I allowed myself to be persuaded by the brilliant gathering and this morning retained enough conviction to purchase five life tickets. In order to deserve this existential supplement, I am planning some time away in the country, where I shall work day and night on my book.
20th May
Been in Normandy for four days now. Apart from a few strolls, my time is completely devoted to writing. The farmers here hardly know about time cards. Even their old folk live twenty-five days a month. Since I shall need one more day in order to finish a chapter, I asked an old peasant to sell me a ticket. On questioning, I replied that in Paris each ticket was worth two hundred francs. “You’re having me on!” he exclaimed. “Offering me two hundred francs, same as we pay for a live pig!” So I couldn’t clinch my deal. I’ll take the train tomorrow afternoon so as to be in Paris by evening and die at home.
3rd June
What an adventure! My train being very much delayed, the temporary death caught me a few minutes before coming in to Paris. I revived in the same compartment, but by then the carriage was in a siding in Nantes. And, of course, I was completely naked. Such bother and vexation I have had to go through—it still makes me see red. Luckily, I was travelling with an acquaintance who had my clothes sent home ahead of me.
4th June
Met Mélina Badin, an actress from the Argos, who told me a ludicrous story. A few admirers insisting on presenting her with a parcel of life, she found herself on the 15th of May, last month, with twenty-one tickets to her name. Now, she claims to have used them all, to the effect that she must have lived thirty-six days that month. I felt I had to tease her:
“This May of yours, that can be lengthened for five days at your sole pleasure, now that’s what I call a gallant month,” I said.

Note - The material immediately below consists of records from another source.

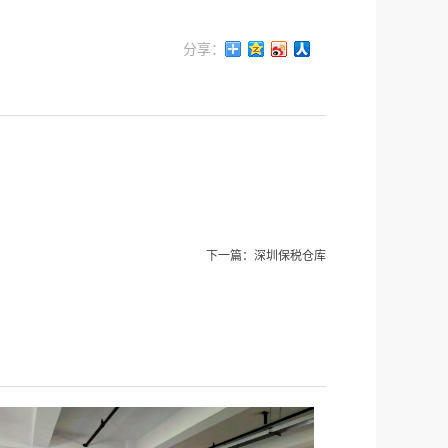
下一篇：
深圳保税仓库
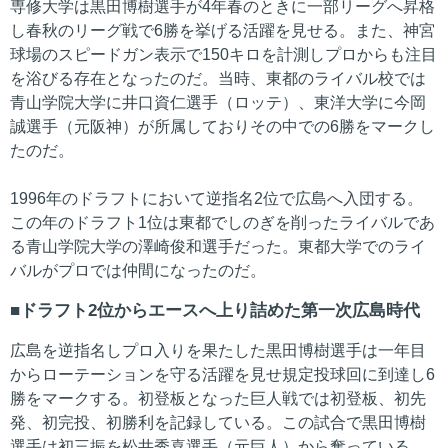
専修大学は黒田博樹選手が4年春のときに一部リーグへ昇格
し春秋のリーグ戦で6勝を挙げる活躍を見せる。また、神宮
球場のスピードガン表示で150キロを計測しプロからも注目
を浴びる存在となったのだ。当時、東都のライバル校では
青山学院大学に井口資仁選手（ロッテ）、東洋大学に今岡
誠選手（元阪神）が所属しておりその中での6勝をマークし
たのだ。
1996年のドラフトにおいて逆指名2位で広島へ入団する。
この年のドラフト1位は東都でしのぎを削ったライバルであ
る青山学院大学の澤崎俊和選手だった。東都大学でのライ
バルがプロでは仲間になったのだ。
ドラフト2位からエースへ上り詰めた第一次広島時代
広島を逆指名しプロ入りを果たした黒田博樹選手は一年目
からローテーションを守る活躍を見せ規定投球回に到達し6
勝をマークする。初登板となった巨人戦では初登板、初先
発、初完投、初勝利を記録している。この試合で黒田博樹
選手は初三振を松井秀喜選手（元巨人）から奪っている。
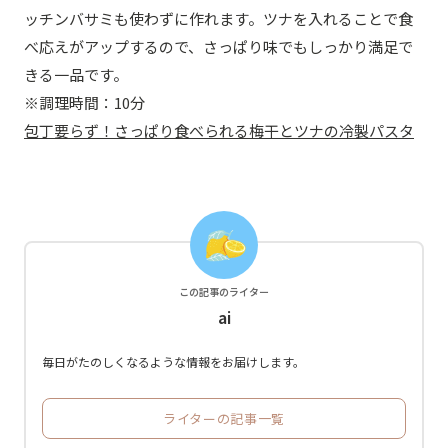
ッチンバサミも使わずに作れます。ツナを入れることで食
べ応えがアップするので、さっぱり味でもしっかり満足で
きる一品です。
※調理時間：10分
包丁要らず！さっぱり食べられる梅干とツナの冷製パスタ
この記事のライター
ai
毎日がたのしくなるような情報をお届けします。
ライターの記事一覧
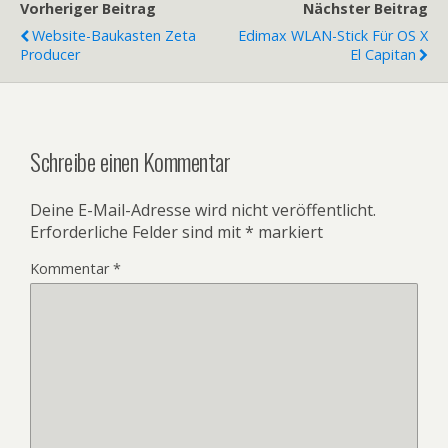
Vorheriger Beitrag
Nächster Beitrag
Website-Baukasten Zeta
Edimax WLAN-Stick Für OS X
Producer
El Capitan
Schreibe einen Kommentar
Deine E-Mail-Adresse wird nicht veröffentlicht.
Erforderliche Felder sind mit
*
markiert
Kommentar
*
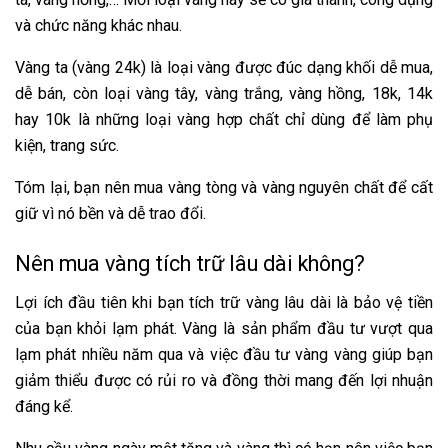
và chức năng khác nhau.
Vàng ta (vàng 24k) là loại vàng được đúc dạng khối dễ mua,
dễ bán, còn loại vàng tây, vàng trắng, vàng hồng, 18k, 14k
hay 10k là những loại vàng hợp chất chỉ dùng để làm phụ
kiện, trang sức.
Tóm lại, bạn nên mua vàng tòng và vàng nguyên chất để cất
giữ vì nó bền và dễ trao đổi.
Nên mua vàng tích trữ lâu dài không?
Lợi ích đầu tiên khi bạn tích trữ vàng lâu dài là bảo vệ tiền
của bạn khỏi lạm phát. Vàng là sản phẩm đầu tư vượt qua
lạm phát nhiều năm qua và việc đầu tư vàng vàng giúp bạn
giảm thiểu được có rủi ro và đồng thời mang đến lợi nhuận
đáng kể.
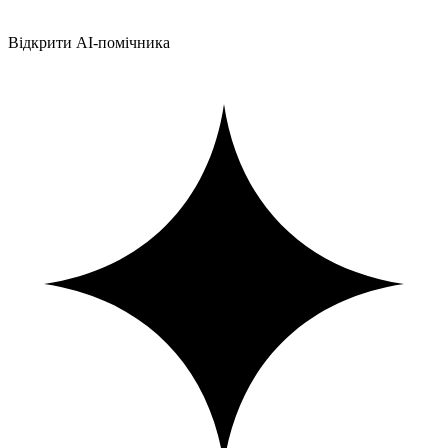
Відкрити AI-помічника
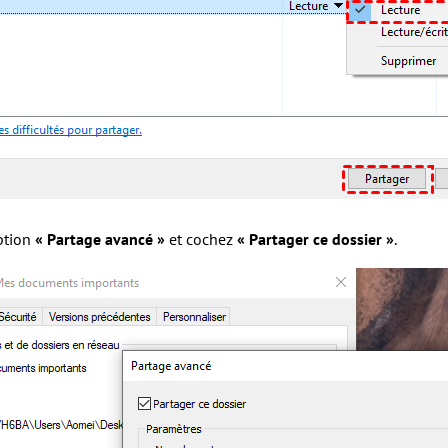
option
« Partage avancé »
et cochez
« Partager ce dossier »
.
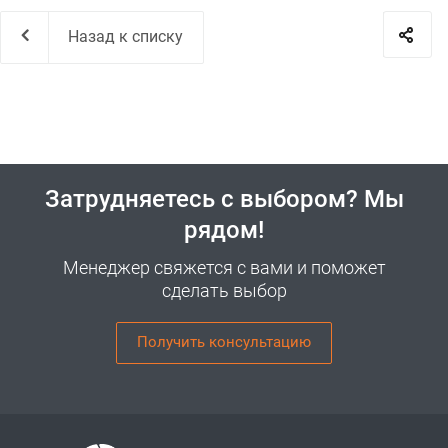
Назад к списку
Затрудняетесь с выбором? Мы
рядом!
Менеджер свяжется с вами и поможет
сделать выбор
Получить консультацию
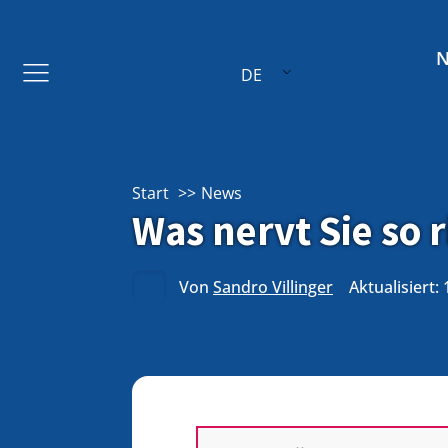
DE
Start
News
Was nervt Sie so 
Von
Sandro Villinger
Aktualisiert:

Mélina seemed seriously put out by my scepticism. I’m inclined to think she’s a little deranged.
11th June
Drama at the Roquentons’. I only heard about it this afternoon. On the 15th of May, Lucette received her young golden-haired fop at home and, at midnight, they sank into oblivion. On reviving, they returned to their bodies in the bed where they had fallen asleep, but were no longer alone there, for Roquenton revived right between the pair of them. Lucette and her blond piece pretended not to know each other, but Roquenton thinks this highly unlikely.
12th June
Life tickets are being sold at astronomic prices; they can’t be had now for less than five hundred francs. One has to imagine that the poor are becoming more miserly over their own lives and the rich greedier. I bought ten at the start of the month, at two hundred francs each, then the morning after this purchase I received a letter from
Orléans, from my Uncle Antoine, sending me nine. The poor man suffers so badly from rheumatism that he has decided to wait for his condition to improve in oblivion. Here I am now in possession of nineteen tickets. The month having only thirty days, I have five too many. I shan’t be short of buyers.
15th June
Yesterday Maleffroi came up to see me. He was in an excellent mood. The fact that some people are spending enormous sums in order to live their month from end to end, as he does, has restored his optimism. It required nothing less to convince him that the full-time lifer’s lot is desirable.
20th June
I am working hard. If we are to believe certain rumours, Mélina Badin is not as crazy as she appears. Indeed, a number of people claim to have lived more than thirty-one days during the month of May. I have personally heard of several. Of course there is no lack of people gullible enough to believe in these tall tales.